AI Ethics – What is AI Alignment?

AI Ethics – What is AI Alignment?

I decided to start a small article series about some topics around AI ethics. The Asilomar AI Principles from the Future of Life Institute (FLI) inspired me to do this. These principles were designed by many AI researchers and aim to pave our way towards beneficial AI. The section “Ethics and Values” comprises 13 principles which I personally find very interesting. This first post is about principle #10 AI Alignment, sometimes also Value Alignment. One of the most active researchers in this field is Eliezer Yudkowsky, so most of the content from this article is based on his ideas.


“Highly autonomous AI systems should be designed so that their goals and behaviors can be assured to align with human values throughout their operation.”

The FLI defines AI Alignment as goals and behavior of an AI that is aligned with human values. This problem is explained easily using an example. Let’s think of an overly simplified AI that drives your car. A part of its utility function might look like this:

Car driving AI utility function
The utility function for an overly simplified car driving AI.

The AI aims to maximize its utility (reward) by avoiding the negative utilities and following the positives. However, as a passenger driving in this autonomous car, we might have different utilities not covered by the car AI:

Human Utility Function
This might be a part of a humans’ utility function.

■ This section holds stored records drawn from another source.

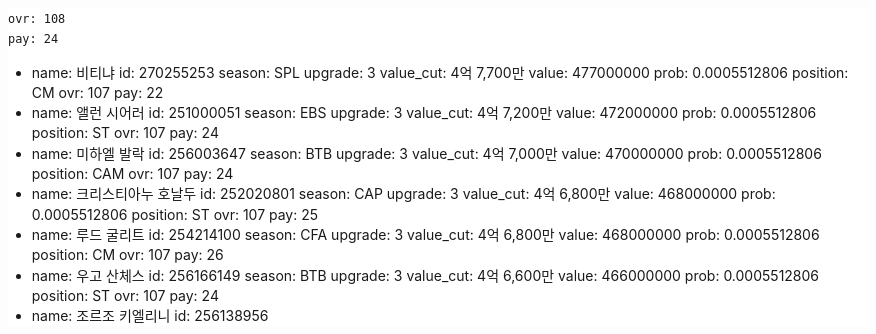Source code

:     ovr: 108
    pay: 24
  - name: 비티냐
    id: 270255253
    season: SPL
    upgrade: 3
    value_cut: 4억 7,700만
    value: 477000000
    prob: 0.0005512806
    position: CM
    ovr: 107
    pay: 22
  - name: 앨런 시어러
    id: 251000051
    season: EBS
    upgrade: 3
    value_cut: 4억 7,200만
    value: 472000000
    prob: 0.0005512806
    position: ST
    ovr: 107
    pay: 24
  - name: 미하엘 발락
    id: 256003647
    season: BTB
    upgrade: 3
    value_cut: 4억 7,000만
    value: 470000000
    prob: 0.0005512806
    position: CAM
    ovr: 107
    pay: 24
  - name: 크리스티아누 호날두
    id: 252020801
    season: CAP
    upgrade: 3
    value_cut: 4억 6,800만
    value: 468000000
    prob: 0.0005512806
    position: ST
    ovr: 107
    pay: 25
  - name: 루드 굴리트
    id: 254214100
    season: CFA
    upgrade: 3
    value_cut: 4억 6,800만
    value: 468000000
    prob: 0.0005512806
    position: CM
    ovr: 107
    pay: 26
  - name: 우고 산체스
    id: 256166149
    season: BTB
    upgrade: 3
    value_cut: 4억 6,600만
    value: 466000000
    prob: 0.0005512806
    position: ST
    ovr: 107
    pay: 24
  - name: 조르조 키엘리니
    id: 256138956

The divergence in this example comes from different values for some outcomes and from additional factors that only we humans have in mind. For instance, the penalty for the death of a passenger might not be high enough. In particular cases, the car AI might “consciously” prefer the death of an passenger against any other option. Moreover, we must ensure that the AI takes factors like fun, comfort, route, and more into account. Otherwise, the car will drive us to our destination on the smartest route but it will not care if we feel well or safe. Even if small details are missing, we could end up with a misaligned AI. Most of the time, it is hard to detect this misalignment in early stages.

Why is it important?

You might think that the people who invent an AI might be able to just apply patches to the utility function whenever they like. Well, they could do this in the beginning to prevent the AI from pursuing unwanted behavior. Think of an AI that tries to make humans happy. Once it finds out that opioid drugs (like heroin) make people happy, it will just start medicating everybody. This behavior is fixed by using high penalties on drugs. This way of handling AI is called Nearest Unblocked Strategy. This works until your AI becomes too smart. Often we call this point the “Singularity”. As with many other fields of AI research, this is an issue that must to be solved before we invent AGI.

Status Quo?

Many researchers work on AI alignment approaches from different perspectives. Here, I only list a fraction of them:

  • Utility Indifference
    • Approach to react on misalignment by switching to an alternative utility function
  • Low-Impact Agents
    • Aims to build an AI with the minimal footprint necessary to fulfill a task
  • Soft Optimization
    • Find a way of telling an AI “Optimize your utility function until you reach your goal to a large extend. Imperfection is fine!”

Interestingly, many researchers seem to have realized that the optimal AI is not necessarily the best for humanity. Therefore, some approaches aim to consciously make AI less impactful in our world. After all, we must keep in mind that the outcome of our AI efforts needs to be beneficial for humanity.


The AI alignment research is centered around aligning intelligent agents with human values. Technically speaking, this refers to the alignment of utility functions. Even small misalignments become huge problems due to the amplifying effect during intelligence explosion. The alignment of AI with human values is not simply a safeguard against “evil AI”. It is also the only path to intelligence that solves problems the way we need it.